Lori’s contribution and dedication was crucial in all the above excellent achievements.

The judges said:”Sensible attempts to make the most of Proms information. Mature approach to analysis using statistical methods. Wide range analyses undertaken and direct links to service improvement. Lori is a stand-out performer in a quality list.”

Analyst of the Year 2018 - Winner: Adam Watkins (1000 Lives Improvement, NHS Wales

Adam provides analytical support to a wide variety of improvement programmes, including Acute Deterioration, Mental Health and Learning Disabilities, Obstetrics Cymru, Frequent Attenders at Emergency Departments & the Nurse Staffing Programme.
The nomination cited: Adam is so special – he has a wonderful blend of problem solving, ideas generation, programming, analytical skills and an ability to communicate to audiences large and small, technically-minded or clinically focused.

His calm and unthreatening manner endears so many and he is able to quickly build rapport with so many different people from so many different backgrounds and levels of seniority.

He is extremely focused on delivering high quality, relevant output and is always prepared to articulate the uncomfortable messages in the belief that transparency will encourage progress. This authenticity often lends credibility to that message and in turn, his advice is heeded.

Biggest Contribution to Patient Care 2018 - Winner: NHS Northern Eastern Western Devon CCG (Ryan Worth, Heather Edmond, Daniel Maldonado & Teresa Maclennan)

The team have worked with operational nursing staff, finance and administration to develop a report that will helps save significant admin and nursing time, facilitating the effective management of a comprehensive waiting list.

Members of the team participate in a fortnightly Technical Working Group (TWG) that is chaired by a senior nurse and has members from the operational team, data quality, finance and business intelligence. The reports, including any new ones being developed, are brought to TWG to ensure all disciplines are aware of the key operational information and can help shape new reports to ensure they are of maximum value.

Starting from scratch the team worked closely with clinical colleagues to source the required CHC data, understand recording and operational processes and validate the Information.

The judges said:

Continuing care is a difficult area where historically information has been poor. Team look to be building good relationships with operational staff providing a valued service – whilst at the same time introducing ways to model future services.

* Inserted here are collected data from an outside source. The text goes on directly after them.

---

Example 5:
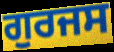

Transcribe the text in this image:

ਗੁਰਜਸ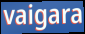
vaigara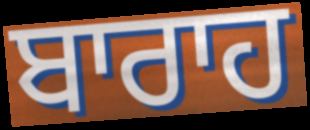
ਬਾਰਾਹ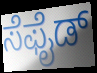
ಸೆಫೈಡ್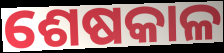
ଶେଷକାଳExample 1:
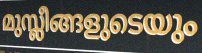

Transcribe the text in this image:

മുസ്ലീങ്ങളുടെയും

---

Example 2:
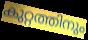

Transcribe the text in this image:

കുറ്റത്തിനും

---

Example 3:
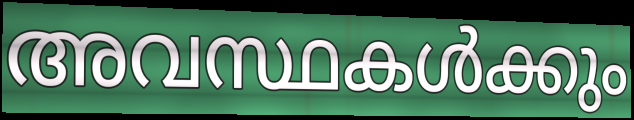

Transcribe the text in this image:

അവസ്ഥകൾക്കും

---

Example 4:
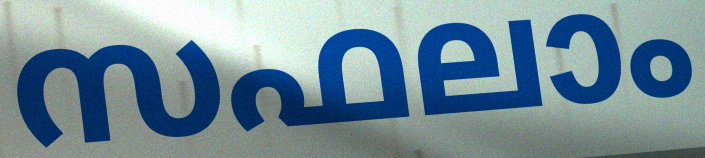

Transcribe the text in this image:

സഫലാം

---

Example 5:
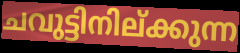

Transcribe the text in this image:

ചവുട്ടിനില്ക്കുന്ന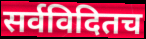
सर्वविदितच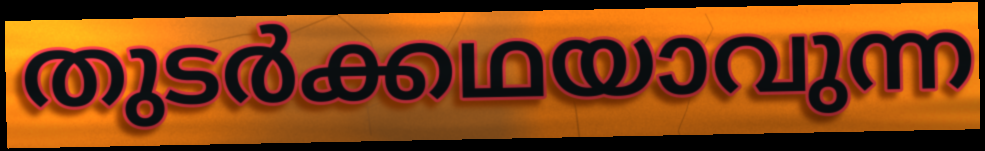
തുടർക്കഥയാവുന്ന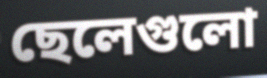
ছেলেগুলো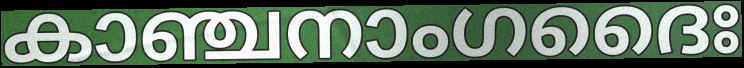
കാഞ്ചനാംഗദൈഃ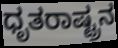
ಧೃತರಾಷ್ಟ್ರನ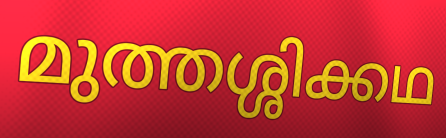
മുത്തശ്ശിക്കഥ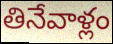
తినేవాళ్లం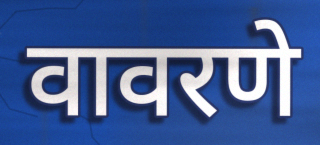
वावरणे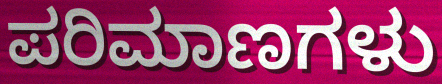
ಪರಿಮಾಣಗಳು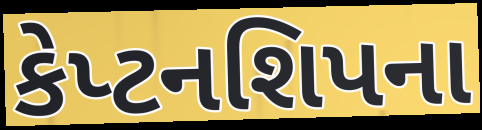
કેપ્ટનશિપના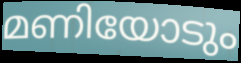
മണിയോടും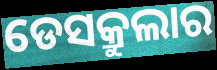
ଡେସକ୍ରୁଲାର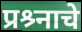
प्रश्र्नाचेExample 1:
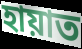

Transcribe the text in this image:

হায়াত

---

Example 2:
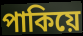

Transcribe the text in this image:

পাকিয়ে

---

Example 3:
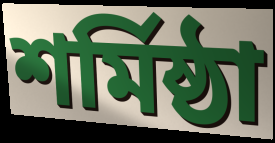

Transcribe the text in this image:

শর্মিষ্ঠা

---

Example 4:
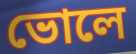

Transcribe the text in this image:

ভোলে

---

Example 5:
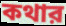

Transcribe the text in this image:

কথারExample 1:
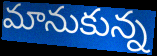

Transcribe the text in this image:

మానుకున్న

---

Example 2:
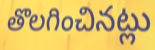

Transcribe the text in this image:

తొలగించినట్లు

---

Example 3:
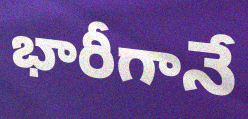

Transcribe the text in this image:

భారీగానే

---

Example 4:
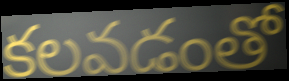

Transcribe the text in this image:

కలవడంతో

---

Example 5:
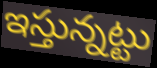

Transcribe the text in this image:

ఇస్తున్నట్టుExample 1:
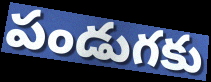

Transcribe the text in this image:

పండుగకు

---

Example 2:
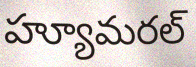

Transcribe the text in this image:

హ్యూమరల్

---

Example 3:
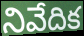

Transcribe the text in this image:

నివేదిక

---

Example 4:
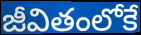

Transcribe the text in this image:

జీవితంలోకే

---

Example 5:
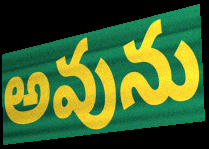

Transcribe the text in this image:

అవును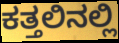
ಕತ್ತಲಿನಲ್ಲಿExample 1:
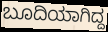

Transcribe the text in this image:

ಬೂದಿಯಾಗಿದ್ದ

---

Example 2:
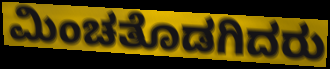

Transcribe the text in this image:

ಮಿಂಚತೊಡಗಿದರು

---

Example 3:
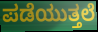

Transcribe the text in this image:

ಪಡೆಯುತ್ತಲೆ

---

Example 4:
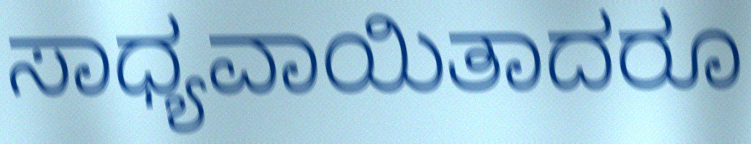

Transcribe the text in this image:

ಸಾಧ್ಯವಾಯಿತಾದರೂ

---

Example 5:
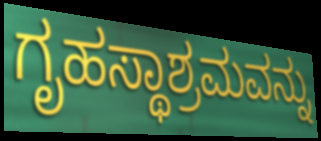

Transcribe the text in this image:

ಗೃಹಸ್ಥಾಶ್ರಮವನ್ನು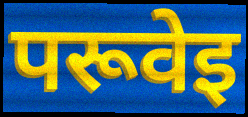
परूवेइ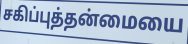
சகிப்புத்தன்மையைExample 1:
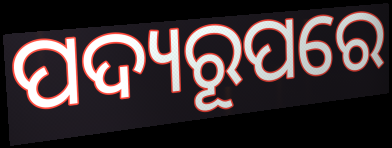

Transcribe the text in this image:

ପଦ୍ୟରୂପରେ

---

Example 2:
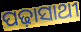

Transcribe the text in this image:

ପଢ଼ାସାଥୀ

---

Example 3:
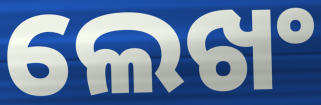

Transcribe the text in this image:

ଲେଖଂ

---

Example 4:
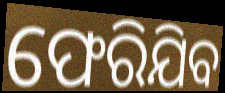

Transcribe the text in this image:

ଫେରିଯିବ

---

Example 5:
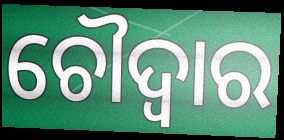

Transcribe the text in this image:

ଚୌଦ୍ବାରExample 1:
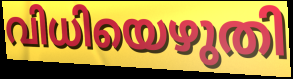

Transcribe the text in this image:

വിധിയെഴുതി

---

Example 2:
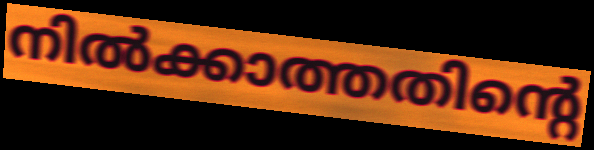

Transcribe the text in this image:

നിൽക്കാത്തതിന്റെ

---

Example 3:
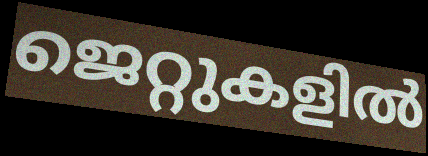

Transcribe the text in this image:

ജെറ്റുകളിൽ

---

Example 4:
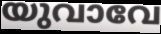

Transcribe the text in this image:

യുവാവേ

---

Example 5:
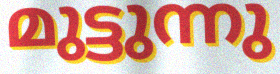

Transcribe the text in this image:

മുട്ടുന്നു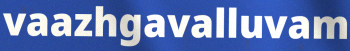
vaazhgavalluvamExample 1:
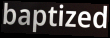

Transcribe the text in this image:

baptized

Team of the Year 2018 - Winner: Devon Partnership NHS Trust

The nomination for the Devon Partnership Trust Informatics team highlighted that the team ‘provides excellent support to a multitude of services within the Trust and beyond, providing intelligence to the clinicians and managers to improve quality and delivery of care. It has managed to keep a high reputation despite staffing pressures and as well as constantly challenging demands from new services. This has been achieved with no drop in service standards and with a good team spirit and humour’.

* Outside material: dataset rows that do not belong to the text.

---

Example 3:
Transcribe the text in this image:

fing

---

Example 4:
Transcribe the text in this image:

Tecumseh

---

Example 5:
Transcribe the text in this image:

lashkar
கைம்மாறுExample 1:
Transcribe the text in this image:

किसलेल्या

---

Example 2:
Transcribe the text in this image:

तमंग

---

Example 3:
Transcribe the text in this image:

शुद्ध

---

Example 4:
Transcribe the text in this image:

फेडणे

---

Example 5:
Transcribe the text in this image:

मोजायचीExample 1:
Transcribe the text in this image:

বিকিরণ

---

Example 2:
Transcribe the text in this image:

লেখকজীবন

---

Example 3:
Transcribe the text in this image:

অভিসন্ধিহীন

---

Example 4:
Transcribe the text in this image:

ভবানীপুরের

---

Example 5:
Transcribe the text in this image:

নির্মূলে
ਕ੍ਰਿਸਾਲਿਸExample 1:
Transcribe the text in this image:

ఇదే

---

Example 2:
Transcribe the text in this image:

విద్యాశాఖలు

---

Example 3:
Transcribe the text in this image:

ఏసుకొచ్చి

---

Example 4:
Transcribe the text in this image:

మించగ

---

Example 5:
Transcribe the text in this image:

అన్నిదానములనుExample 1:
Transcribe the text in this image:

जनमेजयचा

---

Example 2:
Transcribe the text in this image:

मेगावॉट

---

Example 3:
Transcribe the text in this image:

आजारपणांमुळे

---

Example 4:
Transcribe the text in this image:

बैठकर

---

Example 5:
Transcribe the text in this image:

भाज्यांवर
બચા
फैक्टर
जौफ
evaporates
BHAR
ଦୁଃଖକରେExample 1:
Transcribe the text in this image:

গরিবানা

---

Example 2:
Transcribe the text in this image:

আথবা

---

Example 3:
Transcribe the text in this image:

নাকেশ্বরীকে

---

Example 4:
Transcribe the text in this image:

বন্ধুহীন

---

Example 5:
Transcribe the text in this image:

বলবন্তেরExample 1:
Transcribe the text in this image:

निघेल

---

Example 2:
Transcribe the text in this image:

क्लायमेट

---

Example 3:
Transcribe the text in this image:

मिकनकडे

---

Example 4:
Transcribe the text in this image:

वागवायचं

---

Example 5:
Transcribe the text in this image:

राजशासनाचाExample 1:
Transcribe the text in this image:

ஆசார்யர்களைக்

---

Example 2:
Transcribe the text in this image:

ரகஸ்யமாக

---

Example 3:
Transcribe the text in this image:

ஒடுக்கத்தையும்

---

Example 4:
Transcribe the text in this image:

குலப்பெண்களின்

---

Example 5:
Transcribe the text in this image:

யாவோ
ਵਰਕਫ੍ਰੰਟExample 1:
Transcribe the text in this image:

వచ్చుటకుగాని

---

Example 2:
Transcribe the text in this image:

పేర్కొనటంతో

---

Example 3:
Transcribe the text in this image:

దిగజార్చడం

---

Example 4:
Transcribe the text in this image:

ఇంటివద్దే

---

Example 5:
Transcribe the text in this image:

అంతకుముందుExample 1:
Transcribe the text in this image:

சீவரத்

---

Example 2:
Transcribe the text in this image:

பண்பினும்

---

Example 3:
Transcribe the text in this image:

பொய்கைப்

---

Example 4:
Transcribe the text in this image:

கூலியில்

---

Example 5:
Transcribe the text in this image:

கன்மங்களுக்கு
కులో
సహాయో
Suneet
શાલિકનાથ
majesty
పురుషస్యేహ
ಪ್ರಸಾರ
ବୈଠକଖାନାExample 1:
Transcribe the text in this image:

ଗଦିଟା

‘The team has developed interactive and user-friendly dashboards, co-designed with staff at all levels, including multidisciplinary clinicians. Dashboards feed from patient level, to team, through to locality, directorate level and Trust level, so teams can see and understand their data and performance at a base level so that they can be informed at a patient level, and the exception reporting can then be fed up through the hierarchy from Team to Trust Board in a coherent way’.

‘This has involved advanced analysis of indicators and various measures bringing in data from various sources to provide a triangulated analysis and intelligence, being co-produced with clinicians in order to get ownership and confidence in the data. The team has also provided training in use of the dashboards and advice on how to provide effective operational commentary, focusing on patients at all times’.